[TRECHO DO TEXTO]
Donald Trump é mais perigoso que um mero mentiroso, pois encontrou um modo de explorar o sósia econômico da ciência. Por trás de toda política governamental que nos afeta está oculta alguma hipótese econômica cuja autoridade é amparada por um processo de revisão dos pares que, a simples vista, pode ser confundido com o processo científico

Por Yanis Varoufakis

ATENAS – Os opositores do ex-presidente dos EUA Donald Trump o chamam de mentiroso. Mas Trump é bem pior que isso. Muitos políticos mentem para encobrir verdades inconvenientes. Mas Trump pode interromper longas sequências de mentiras comoventes com verdades que nenhum outro presidente admitiria, desde desconsiderar a visão dominante da globalização como inequivocamente benéfica até reconhecer que, sim, ele tentou retirar o financiamento do Serviço Postal dos EUA para dificultar o processo de votação dos Democratas.
[/TRECHO DO TEXTO]
[DADOS ARMAZENADOS]
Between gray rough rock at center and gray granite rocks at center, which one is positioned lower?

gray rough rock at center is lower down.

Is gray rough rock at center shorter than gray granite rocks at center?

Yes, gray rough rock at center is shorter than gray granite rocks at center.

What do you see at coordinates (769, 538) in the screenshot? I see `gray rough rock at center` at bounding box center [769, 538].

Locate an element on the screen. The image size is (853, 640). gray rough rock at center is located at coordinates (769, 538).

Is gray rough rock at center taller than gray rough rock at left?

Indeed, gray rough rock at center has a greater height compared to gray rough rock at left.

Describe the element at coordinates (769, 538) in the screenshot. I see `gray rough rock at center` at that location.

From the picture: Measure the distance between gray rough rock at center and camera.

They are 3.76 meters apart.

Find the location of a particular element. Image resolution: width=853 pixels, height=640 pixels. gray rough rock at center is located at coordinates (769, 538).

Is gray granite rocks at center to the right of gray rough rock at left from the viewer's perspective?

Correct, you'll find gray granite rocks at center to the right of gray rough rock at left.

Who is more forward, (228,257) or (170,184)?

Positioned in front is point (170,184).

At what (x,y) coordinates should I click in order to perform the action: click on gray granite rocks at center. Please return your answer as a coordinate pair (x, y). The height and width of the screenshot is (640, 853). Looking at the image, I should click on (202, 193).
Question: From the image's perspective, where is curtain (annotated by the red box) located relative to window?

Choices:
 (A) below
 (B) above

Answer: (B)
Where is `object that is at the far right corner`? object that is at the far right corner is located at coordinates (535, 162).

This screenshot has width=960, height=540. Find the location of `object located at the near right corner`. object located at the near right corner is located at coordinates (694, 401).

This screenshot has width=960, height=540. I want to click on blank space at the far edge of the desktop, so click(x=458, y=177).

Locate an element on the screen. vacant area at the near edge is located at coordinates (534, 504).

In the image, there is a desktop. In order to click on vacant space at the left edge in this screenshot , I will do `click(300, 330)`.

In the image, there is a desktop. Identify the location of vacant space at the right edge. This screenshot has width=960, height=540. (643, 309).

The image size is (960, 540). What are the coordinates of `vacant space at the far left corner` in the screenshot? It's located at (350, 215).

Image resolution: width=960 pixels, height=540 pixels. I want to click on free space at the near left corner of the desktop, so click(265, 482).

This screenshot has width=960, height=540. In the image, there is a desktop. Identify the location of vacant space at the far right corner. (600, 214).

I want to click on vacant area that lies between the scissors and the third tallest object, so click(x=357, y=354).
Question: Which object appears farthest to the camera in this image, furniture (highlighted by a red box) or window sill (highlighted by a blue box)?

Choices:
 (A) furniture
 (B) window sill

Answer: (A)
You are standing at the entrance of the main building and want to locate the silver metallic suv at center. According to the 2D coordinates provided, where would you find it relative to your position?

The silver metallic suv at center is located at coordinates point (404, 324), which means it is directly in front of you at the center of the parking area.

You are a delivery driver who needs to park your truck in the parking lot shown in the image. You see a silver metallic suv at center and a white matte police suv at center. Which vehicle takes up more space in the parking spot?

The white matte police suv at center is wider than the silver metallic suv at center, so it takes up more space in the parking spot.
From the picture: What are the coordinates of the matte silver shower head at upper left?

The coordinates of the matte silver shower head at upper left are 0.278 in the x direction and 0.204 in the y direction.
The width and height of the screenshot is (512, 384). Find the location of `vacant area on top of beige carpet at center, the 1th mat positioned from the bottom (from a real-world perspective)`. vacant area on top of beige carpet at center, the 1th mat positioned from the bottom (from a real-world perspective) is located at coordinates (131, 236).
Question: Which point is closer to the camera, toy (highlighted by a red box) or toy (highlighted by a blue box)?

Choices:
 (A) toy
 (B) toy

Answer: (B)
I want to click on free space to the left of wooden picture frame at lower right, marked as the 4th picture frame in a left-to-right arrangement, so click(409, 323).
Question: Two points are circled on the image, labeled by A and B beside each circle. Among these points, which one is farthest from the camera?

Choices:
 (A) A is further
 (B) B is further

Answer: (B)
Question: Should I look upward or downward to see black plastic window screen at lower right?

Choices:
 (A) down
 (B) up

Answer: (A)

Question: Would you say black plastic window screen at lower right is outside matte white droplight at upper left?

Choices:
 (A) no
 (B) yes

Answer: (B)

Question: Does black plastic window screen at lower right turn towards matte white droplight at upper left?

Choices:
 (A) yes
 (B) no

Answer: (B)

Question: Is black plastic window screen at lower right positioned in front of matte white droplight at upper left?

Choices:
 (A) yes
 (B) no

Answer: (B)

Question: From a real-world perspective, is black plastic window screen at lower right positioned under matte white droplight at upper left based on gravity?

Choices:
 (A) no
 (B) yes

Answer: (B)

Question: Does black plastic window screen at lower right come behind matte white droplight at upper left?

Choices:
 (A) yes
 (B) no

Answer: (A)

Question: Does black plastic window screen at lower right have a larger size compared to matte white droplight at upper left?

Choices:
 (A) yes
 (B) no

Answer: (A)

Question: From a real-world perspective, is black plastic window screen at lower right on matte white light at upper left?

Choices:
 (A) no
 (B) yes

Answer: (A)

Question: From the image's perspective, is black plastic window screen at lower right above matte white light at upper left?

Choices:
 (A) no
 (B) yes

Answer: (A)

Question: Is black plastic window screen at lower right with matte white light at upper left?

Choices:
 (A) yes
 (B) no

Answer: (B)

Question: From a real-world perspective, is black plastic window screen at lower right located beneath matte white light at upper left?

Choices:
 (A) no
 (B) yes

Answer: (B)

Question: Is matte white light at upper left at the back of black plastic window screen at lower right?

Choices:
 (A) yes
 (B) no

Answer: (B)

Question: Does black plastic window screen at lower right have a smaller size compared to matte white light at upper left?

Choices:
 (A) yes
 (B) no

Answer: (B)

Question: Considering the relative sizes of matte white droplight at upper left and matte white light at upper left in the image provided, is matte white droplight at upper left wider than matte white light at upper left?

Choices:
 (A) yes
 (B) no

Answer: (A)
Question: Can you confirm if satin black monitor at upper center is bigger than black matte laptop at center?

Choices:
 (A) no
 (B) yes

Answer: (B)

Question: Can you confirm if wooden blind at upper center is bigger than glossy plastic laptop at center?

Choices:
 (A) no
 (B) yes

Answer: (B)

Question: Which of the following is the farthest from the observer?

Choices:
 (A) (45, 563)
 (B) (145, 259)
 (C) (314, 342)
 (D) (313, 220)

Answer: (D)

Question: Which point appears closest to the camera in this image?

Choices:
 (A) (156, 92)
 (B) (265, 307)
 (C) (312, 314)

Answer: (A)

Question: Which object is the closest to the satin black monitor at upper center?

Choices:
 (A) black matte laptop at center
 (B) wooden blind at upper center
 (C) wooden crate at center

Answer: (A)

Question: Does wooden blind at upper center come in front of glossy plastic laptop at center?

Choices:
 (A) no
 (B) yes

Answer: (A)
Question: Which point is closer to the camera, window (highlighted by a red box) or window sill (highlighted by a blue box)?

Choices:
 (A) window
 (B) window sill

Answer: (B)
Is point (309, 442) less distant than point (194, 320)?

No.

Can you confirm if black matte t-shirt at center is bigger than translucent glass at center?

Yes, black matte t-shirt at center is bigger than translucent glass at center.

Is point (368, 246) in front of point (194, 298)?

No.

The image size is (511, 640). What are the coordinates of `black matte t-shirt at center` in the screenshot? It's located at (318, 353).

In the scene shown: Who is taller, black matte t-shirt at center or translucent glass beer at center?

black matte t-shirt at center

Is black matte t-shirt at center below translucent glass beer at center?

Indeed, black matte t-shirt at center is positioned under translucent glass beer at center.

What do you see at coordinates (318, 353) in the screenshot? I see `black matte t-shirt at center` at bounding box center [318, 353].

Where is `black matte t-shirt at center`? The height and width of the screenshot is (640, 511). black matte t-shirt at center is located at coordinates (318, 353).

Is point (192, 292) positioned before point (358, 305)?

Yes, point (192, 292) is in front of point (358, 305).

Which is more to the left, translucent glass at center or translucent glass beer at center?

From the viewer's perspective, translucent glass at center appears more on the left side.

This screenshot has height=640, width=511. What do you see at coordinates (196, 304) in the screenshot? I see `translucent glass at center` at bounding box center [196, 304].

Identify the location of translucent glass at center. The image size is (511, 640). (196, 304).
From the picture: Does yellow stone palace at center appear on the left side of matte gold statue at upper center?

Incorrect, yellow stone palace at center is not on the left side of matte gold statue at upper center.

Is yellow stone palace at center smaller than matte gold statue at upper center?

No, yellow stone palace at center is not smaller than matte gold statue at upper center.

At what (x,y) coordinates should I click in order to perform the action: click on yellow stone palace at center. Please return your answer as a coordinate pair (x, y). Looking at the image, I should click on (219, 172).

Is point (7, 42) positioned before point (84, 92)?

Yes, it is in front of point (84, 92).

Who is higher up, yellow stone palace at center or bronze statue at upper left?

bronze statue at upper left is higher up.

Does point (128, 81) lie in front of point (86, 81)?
[/DADOS ARMAZENADOS]
O QUE SE PEDE —
#1 Segundo o texto sobre Donald Trump, o que ele admitiu ter tentado fazer com o Serviço Postal dos EUA?
#2 Dê prosseguimento ao texto sobre Donald Trump a partir do ponto em que ele termina.

SUAS RESPOSTAS —
#1 Ele tentou retirar o financiamento do Serviço Postal dos EUA para dificultar o processo de votação dos Democratas.

#2
Cientistas têm uma boa razão para celebrar a saída de Trump, tendo em vista o evidente alívio de poder apresentar dados epidemiológicos no palanque da Casa Branca sem medo de retaliação. Mas para determinar se podemos esperar um renascimento da verdade com o presidente Joe Biden, precisamos, primeiro, relembrar como nossas sociedades diferenciam a verdade.

Liberais amam a analogia mercadológica. Como aparelhos, opiniões flutuam no grande mercado de ideias, onde um processo descentralizado, envolvendo consumidores e produtores de visões e notícias, as avaliam. Opiniões verdadeiras ganham das falsas.

Infelizmente, o mercado de ideias em si é uma mentira. Diferentemente de aparelhos ou morangos, a utilidade das ideias não pode ser julgada em um nível individual. A verdade do Darwinismo, a teoria da relatividade de Einstein, ou a visão de Keynes de que a política monetária para de funcionar quando a taxa de juros chega a zero, não são determináveis pelo Seu José e pela Dona Maria com base em suas experiências pessoais. É por isso que nos apoiamos em instituições inerentemente antidemocráticas para testar essas teorias em nossos nomes.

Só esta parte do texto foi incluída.